Jon’s jaws were working. “Isn’t it unusual to have test subjects also running the test?”
“It is, yes.” Elle agreed. “And later on, for publication purposes, that would have been a big problem. But that’s what Corona insisted on and they were paying the bills. So there was that anomaly. And this past week there were others.”
“Such as?” Catherine asked.
“I don’t know. It’s as if the program itself developed a fever. We were asked to do three times the testing we were doing before in half the time. Results were to be sent directly to the coordinator’s office instead of being collected and collated on a weekly basis and then passed on. And then”—Elle stopped and looked at them each in turn—“and then people started disappearing. One, then two and three a day. The protocol stipulates that the test subjects show up at nine A.M. every morning, but we started having massive no-shows. Sophie and I called their cells and home numbers but got no responses. Yesterday—no, two days ago—there were only four of us, plus Sophie. I was being tested and Sophie oversaw the testing. When I got home, I got a panic call from Sophie saying that we were being rounded up. They were after her and were coming after me. I guess you know the rest.”
Oh yeah, they knew the rest. Nick’s fists tightened. They’d come after Elle. They were dead men walking.
Elle’s voice softened, became pleading. “I know you guys are . . . in hiding here. I know these people”—she gestured to the hologram of ten faces—“are complete strangers. But they are not strangers to me and they are being held against their will. And I fear that they are being hurt or . . . worse.” She drew in a deep, steadying breath.

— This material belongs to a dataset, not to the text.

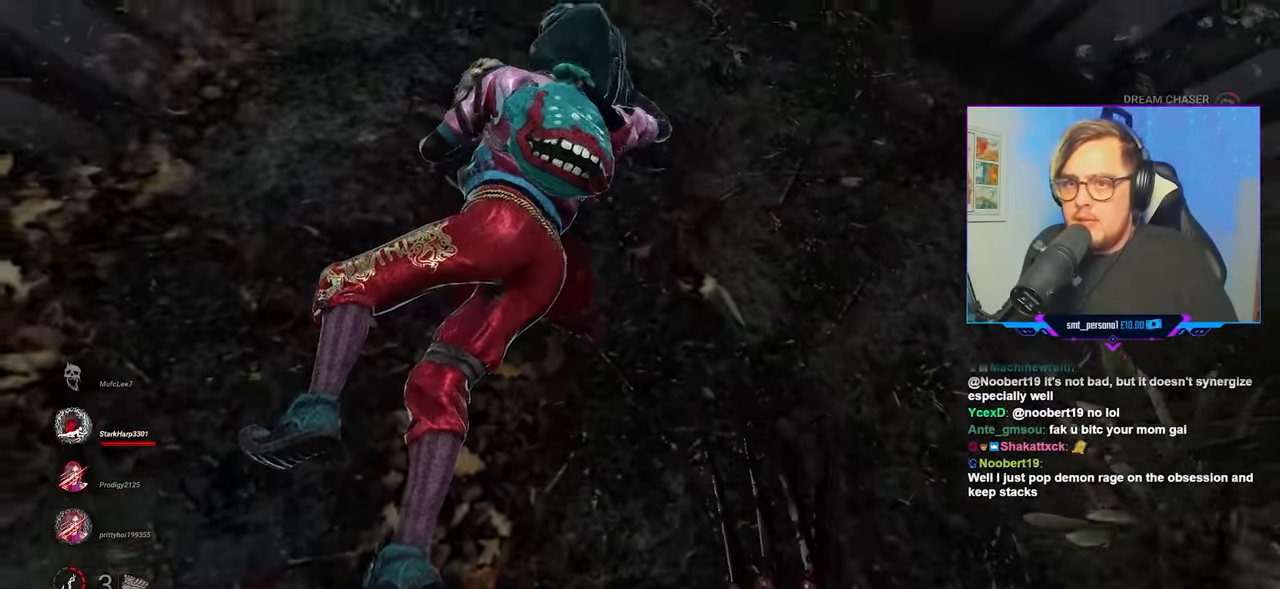
{"keys": [], "mouse": [], "mouse_move": "up-left", "events": [[67, "space", "up"], [150, "space", "down"], [200, "space", "up"], [200, "tab", "down"], [200, "w", "up"], [250, "tab", "up"]]}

Unlike the war room, which was always kept dim, the lab was brightly lit. The overhead light lit Elle’s hair into a shiny pale halo around her face, but beneath the halo was no angel’s face.
In his heart, in his head, Nick had kept an image of Elle that no longer existed. For so very long, in his head she’d been the young, pampered girl of a wealthy father who led an immensely sheltered life. Then that image had been exchanged for an exhausted waif of a girl, overwhelmed by her father’s illness, almost on her last legs.

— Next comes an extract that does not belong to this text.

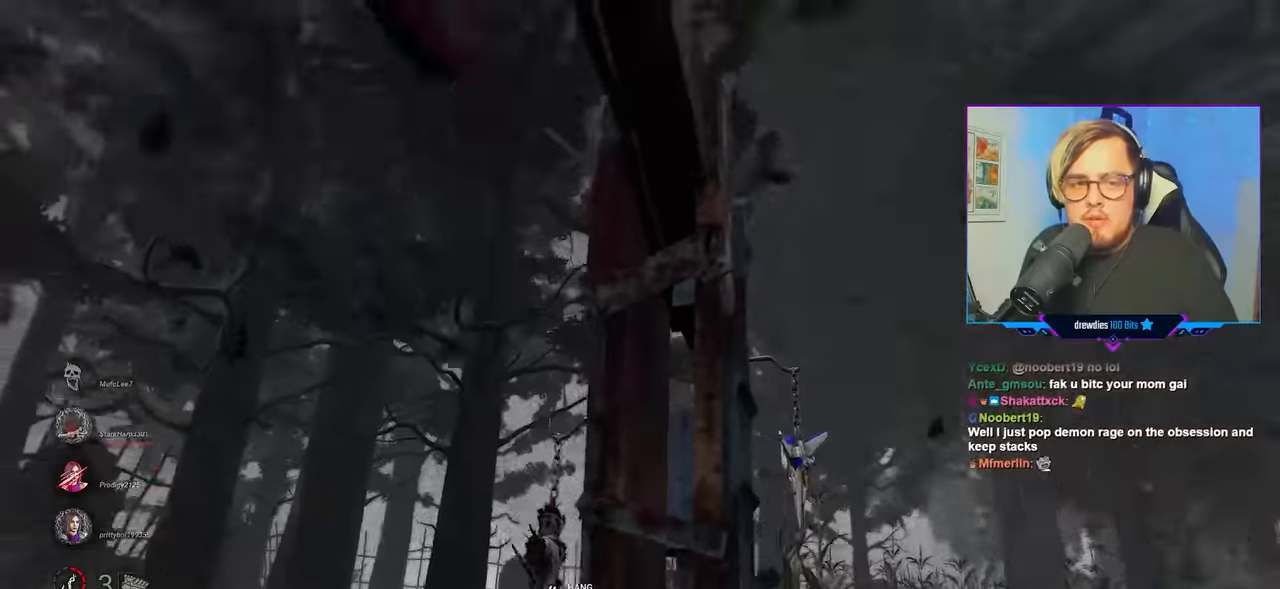
{"keys": [], "mouse": [], "mouse_move": "left", "events": []}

So in his head Elle was vulnerable, requiring his protection. That’s the thing that had driven him so crazy—or, well, crazier—all these years. Elle, alone in the world. Alone in a world of predators. He knew precisely how cold and cruel the world was, he’d known since he could walk and talk. He knew that the weak were crushed, whether you were a good person or not.
Elle was a good person. He knew that, deep down inside. Nothing would ever change that because it was in her bones. When she was a girl, she’d go out of her way to do casual kindnesses completely unaware of how unusual that was. The gardener who came twice a week always got a glass of iced tea. A kid next door had tragically developed leukemia and Elle would go over to read to him all through his chemo.
A good heart and weakness equaled disaster. Danger with a loud siren attached.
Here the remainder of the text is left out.